To celebrate Ford’s 111th anniversary we’ve put together a video showing 24 hours in the life of Ford’s global operations, but none of this would have been possible without one man, and one car; Henry Ford and his legendary Model T.
Below we take a look back at some of the pivotal moments in their history and unearth some Ford facts that you might not have known.
The Ford Motor Company wasn’t the first car manufacturer formed by Henry Ford. On November 3, 1901 the Henry Ford Company was created, but Ford left the company just one year later over disputes with his stockholders, who kept the company running, renaming it after the French explorer who founded Detroit, Antoine de la Month Cadillac.
Although the first car released by Ford was the Model A, it was the Model T that became Ford’s first real success story and by 1916, 55 per cent of all the cars on the road were Model T Fords. Part of the reason for the car’s popularity was its price which was less than half of its rivals.
A Ford Model T may look fragile compared to modern cars, but in 1911 a Ford agent named Henry Alexander, drove one to the top of the UK’s highest mountain, Ben Nevis, to prove its ruggedness. The ascent took five days, with the route leading over boulders, through snow-drifts and over perilous loose sand paths. At the top of Ben Nevis, the Model T was met by the world’s press before taking less than three hours to descend the mountain.
While the Ford Model T is remembered a being available in “any colour … so long as it is black,” it was originally available in several colours from 1908 to 1912, and black was not one of them. It wasn’t until introduction of the moving assembly line in 1913 that Ford went with the black-only colour option as a cost-saving measure, as black paint has the quickest drying time.
Production of the Ford Model T lasted 19 years, during which time it revolutionised travel for the common family.

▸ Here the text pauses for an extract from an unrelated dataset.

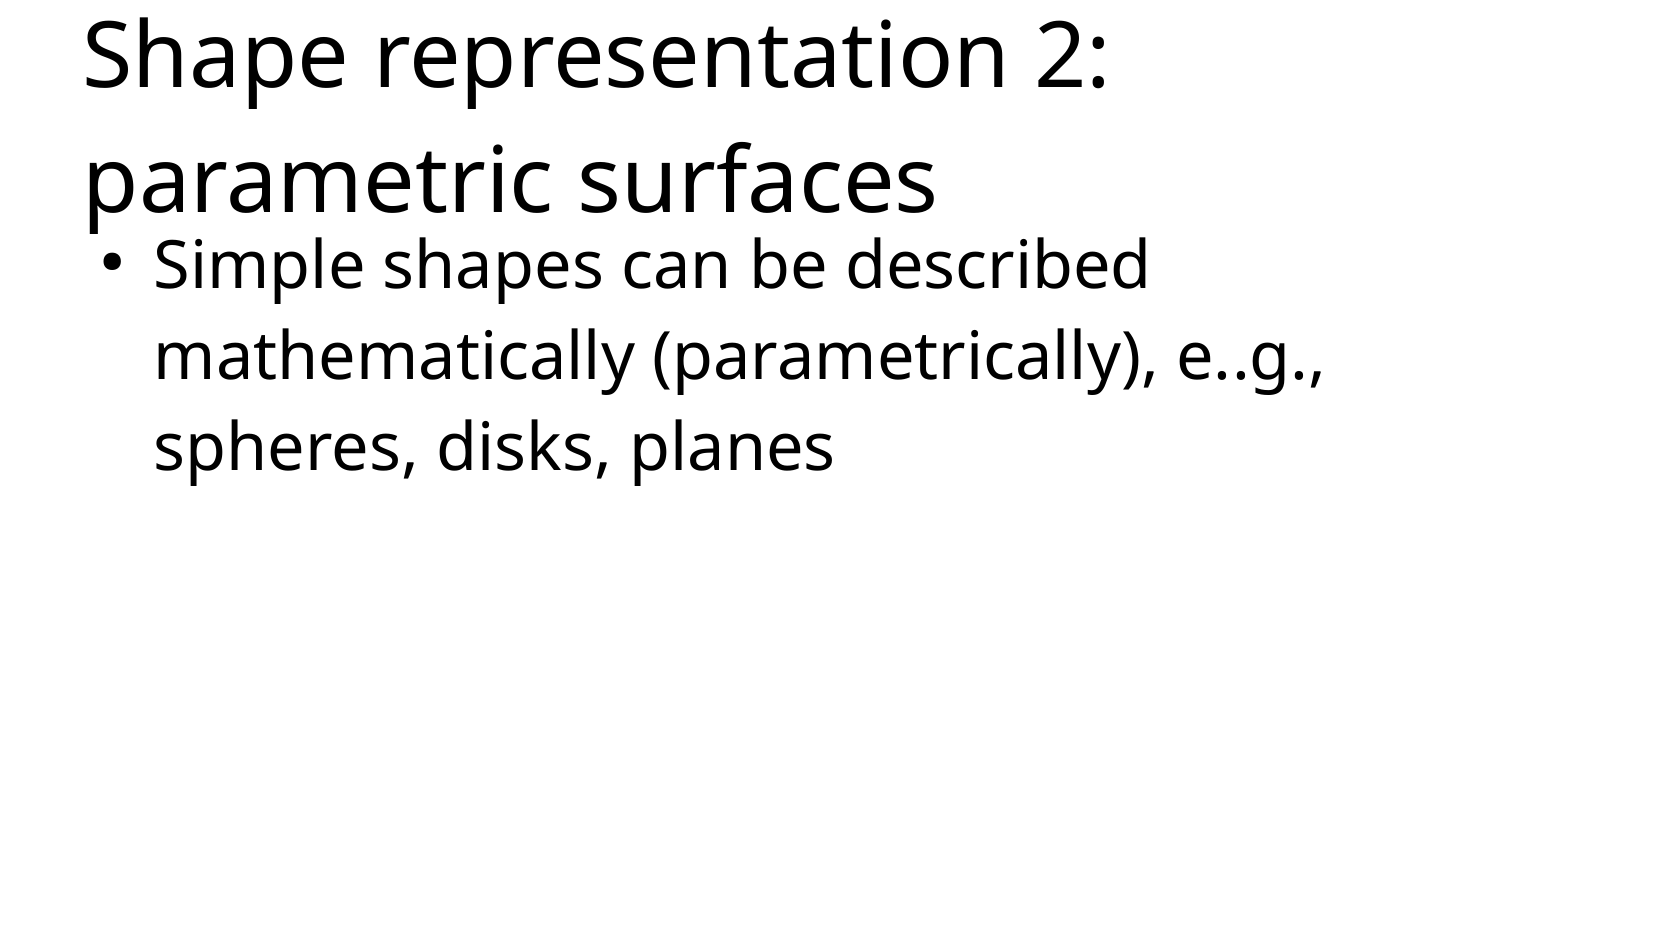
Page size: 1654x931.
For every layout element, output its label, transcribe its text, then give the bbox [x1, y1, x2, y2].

The first production Model T was produced on August 12, 1908 and left the Piquette Plant in Detroit, Michigan on September 27, 1908. By the time Henry Ford and his son, Edsel, watched the very last Model T roll off the moving assembly line at Highland Park Plant on May 26, 1927, Ford had produced 15 million of them.
In 1999 the Ford Model T was named the Car of the Century by the Global Automotive Elections Foundation after a voting process that lasted three years and involved 700 models, 132 professional automotive journalists from 33 different countries, as well as numerous members of the public.